SUPPLIED PASSAGE START
IBM InfoSphere Streams best practices for performance

Technote (FAQ)


Question

Use these best practices while developing InfoSphere Streams applications to ensure the best performance.

Cause

The performance of InfoSphere Streams applications can be significantly affected by the specific coding choices made during application implementation.

Answer

InfoSphere Streams supports a rich application development environment that provides multiple methods to accomplish the same result. This document describes three considerations to be aware of while coding an InfoSphere Streams application. Use the tips provided here to help choose a method that will provide the best application performance. Note that additional performance considerations for InfoSphere Streams applications can be found in the InfoSphere Streams Information Center in the SPL Compiler Usage Reference > Performance considerations for Streams Applications topic.

Consideration 1: Avoid use of the Reflective Type System in primitive operators

The Reflective Type System allows an application to determine the types and values of attributes within a tuple at runtime. The Reflective Type System (reflection) is described in the InfoSphere Streams Information Center in the SPL Toolkit Development Reference > Advanced Operator Implementation Topics > Using the Reflective Type System topic. If you are using the types ValueHandle or Meta:BaseType, you are using the Reflective Type System. While convenient to code, use of reflection can slow down the performance of your application.
SUPPLIED PASSAGE END
DATA EXTRACT START
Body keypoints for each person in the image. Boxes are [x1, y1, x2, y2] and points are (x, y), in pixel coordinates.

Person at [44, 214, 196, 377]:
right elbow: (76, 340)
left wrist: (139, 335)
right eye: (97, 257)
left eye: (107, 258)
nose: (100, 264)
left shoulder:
DATA EXTRACT END
DATA EXTRACT START
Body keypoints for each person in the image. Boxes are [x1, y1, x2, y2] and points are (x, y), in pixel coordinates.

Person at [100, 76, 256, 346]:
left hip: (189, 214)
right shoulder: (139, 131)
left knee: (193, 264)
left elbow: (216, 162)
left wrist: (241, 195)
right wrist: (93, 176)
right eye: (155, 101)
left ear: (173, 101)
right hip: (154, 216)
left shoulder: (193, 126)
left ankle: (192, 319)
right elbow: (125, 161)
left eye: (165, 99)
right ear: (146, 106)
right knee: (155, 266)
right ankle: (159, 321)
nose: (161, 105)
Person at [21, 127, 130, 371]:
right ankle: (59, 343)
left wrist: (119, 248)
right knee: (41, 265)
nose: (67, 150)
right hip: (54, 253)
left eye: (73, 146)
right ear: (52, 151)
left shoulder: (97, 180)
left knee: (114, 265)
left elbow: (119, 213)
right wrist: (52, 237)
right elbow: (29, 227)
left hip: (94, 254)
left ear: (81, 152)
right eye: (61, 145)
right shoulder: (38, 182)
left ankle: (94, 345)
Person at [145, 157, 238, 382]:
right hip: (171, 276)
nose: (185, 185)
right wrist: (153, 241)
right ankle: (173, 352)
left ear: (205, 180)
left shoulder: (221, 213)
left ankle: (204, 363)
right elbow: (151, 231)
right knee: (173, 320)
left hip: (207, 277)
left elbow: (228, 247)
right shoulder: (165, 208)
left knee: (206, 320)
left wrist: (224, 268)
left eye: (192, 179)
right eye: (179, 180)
DATA EXTRACT END
DATA EXTRACT START
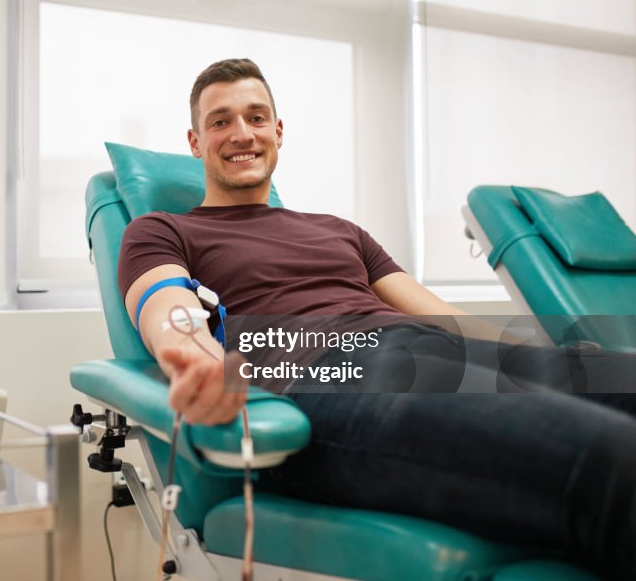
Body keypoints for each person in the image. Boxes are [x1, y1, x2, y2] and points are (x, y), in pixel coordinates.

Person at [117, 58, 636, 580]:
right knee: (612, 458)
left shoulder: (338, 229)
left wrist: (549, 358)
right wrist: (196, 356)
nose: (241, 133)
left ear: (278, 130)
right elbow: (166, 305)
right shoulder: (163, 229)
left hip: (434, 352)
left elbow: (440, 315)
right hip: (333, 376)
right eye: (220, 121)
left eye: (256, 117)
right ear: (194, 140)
DATA EXTRACT END
YOUR OBJECTIVE = Reproduce the passage of the InfoSphere Streams performance technote from "Technote (FAQ)" to "during application implementation.".

RESULT BELOW =
Technote (FAQ)


Question

Use these best practices while developing InfoSphere Streams applications to ensure the best performance.

Cause

The performance of InfoSphere Streams applications can be significantly affected by the specific coding choices made during application implementation.